Hey y'all! Index finds happiest U.S. states are in nation's vast heartland

Think you're seeing a lot more glum faces in your neighborhood? That's likely the case if you live in one of four states with high home-foreclosure rates: Florida, Nevada, California and Arizona. Those normally majestic, carefree states ranked as the least happiest, at least when it comes to money matters, a new survey shows.

And where might you find some of the most smiley people? According to Mainstreet.com's Happiness Index, dead in the center of the country, where some of the country's least densely populated states can be found. Nebraska was at the top of heap, followed by Iowa, Kansas, Oklahoma and Montana.
Why is that, you ask? Well, to get an understanding of where each state finished and why, it's important to understand the methodology behind the survey's components. The Happiness Index analyzes household income, non-mortgage debt, employment and foreclosures to come up with a Happiness Index Value. A higher value results in the least happy places.

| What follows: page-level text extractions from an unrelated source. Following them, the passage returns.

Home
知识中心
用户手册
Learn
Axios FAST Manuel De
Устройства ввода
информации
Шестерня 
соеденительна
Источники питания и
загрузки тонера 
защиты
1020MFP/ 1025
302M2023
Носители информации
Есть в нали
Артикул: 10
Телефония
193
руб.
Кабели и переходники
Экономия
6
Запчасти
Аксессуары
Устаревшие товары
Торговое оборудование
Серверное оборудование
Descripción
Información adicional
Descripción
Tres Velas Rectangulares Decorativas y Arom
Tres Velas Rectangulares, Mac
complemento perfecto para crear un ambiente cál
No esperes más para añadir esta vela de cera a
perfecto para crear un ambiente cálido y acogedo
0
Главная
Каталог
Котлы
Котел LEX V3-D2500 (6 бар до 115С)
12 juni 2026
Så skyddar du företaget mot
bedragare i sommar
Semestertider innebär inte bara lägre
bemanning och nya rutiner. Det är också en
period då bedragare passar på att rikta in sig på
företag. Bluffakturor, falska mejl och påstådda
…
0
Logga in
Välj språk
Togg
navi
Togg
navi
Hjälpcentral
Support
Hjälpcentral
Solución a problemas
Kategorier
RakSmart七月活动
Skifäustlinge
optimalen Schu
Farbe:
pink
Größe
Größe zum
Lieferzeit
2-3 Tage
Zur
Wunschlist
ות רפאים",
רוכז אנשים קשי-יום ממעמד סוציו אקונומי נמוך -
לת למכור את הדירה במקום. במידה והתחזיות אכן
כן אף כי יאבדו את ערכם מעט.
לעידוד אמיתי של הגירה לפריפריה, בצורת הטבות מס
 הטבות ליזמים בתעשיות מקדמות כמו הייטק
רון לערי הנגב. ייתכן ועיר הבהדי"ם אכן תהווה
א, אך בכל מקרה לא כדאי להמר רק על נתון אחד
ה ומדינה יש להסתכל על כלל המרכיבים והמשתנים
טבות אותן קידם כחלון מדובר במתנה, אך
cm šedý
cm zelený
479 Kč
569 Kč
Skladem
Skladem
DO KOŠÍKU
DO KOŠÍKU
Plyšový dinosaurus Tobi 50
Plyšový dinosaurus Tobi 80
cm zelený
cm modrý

Take, for example, Florida. The Sunshine State ranked 51st in the Happiness Index rankings, which include the 50 states plus the District of Columbia. With the third highest foreclosure rate in the country, 11% unemployment and a high non-mortgage debt rate (37%), it's not surprising that Florida dropped to the bottom of the Happiness Index with a value of 136, Mainstreet.com said.

Penultimate finisher Nevada had a higher unemployment rate (13.3%) and the highest foreclosure rate in the country. One in every 23 households in the state has faced foreclosure. Non-mortgage debt, at 33.4% of total annual income, also means Silver State residents have little income left over to enjoy gambling, which might lift a few spirits and brighten a few smiles. Its Happiness Index value was 135.

California, at third from the bottom, could be described as the Britney Spears of states. Its myriad problems, including budget woes, and high unemployment and foreclosures rates, have played out before a national audience and are fodder for more than a few jokes on late-night TV. California chalked up a Happiness value of 134.

Not to be outdone, finishing at No. 48, Arizona had the highest rate of non-mortgage debt to income of any state in the union -- nearly 40%. That means Grand Canyon State residents spent 40 cents out of every dollar just to pay off such things as credit-card debt and auto loans. The good news is the state is projected to lose fewer jobs next year, though the current rate of employment stands at 9.1%. So at least some Arizonans will be able to continue to pay those debts. The state recorded a Happiness Index value of 129.

On the flip side, Nebraska's 4.9% unemployment rate was nearly half that of Arizona. It also had a low rate of foreclosures and a more manageable 28.6% debt-to-income ratio. Second-place Iowa had a higher unemployment rate -- 6.7% -- but also a relatively low rate of foreclosures and similar levels of indebtedness. All that positive data resulted in Nebraska recording a Happiness Index value of 15, while Iowa's was just two ticks higher at 17.

Rounding out the top five, Kansas, Oklahoma and Montana all had unemployment rates below 7%, low relative debt-to-income ratios and comparatively low foreclosure rates. They had Happiness Index values ranging from 36 to 50.

Whether these latest figures will result in greater numbers of Americans moving to the nation's heartland remains to be seen. But one thing is for sure: there's sure plenty of room for them.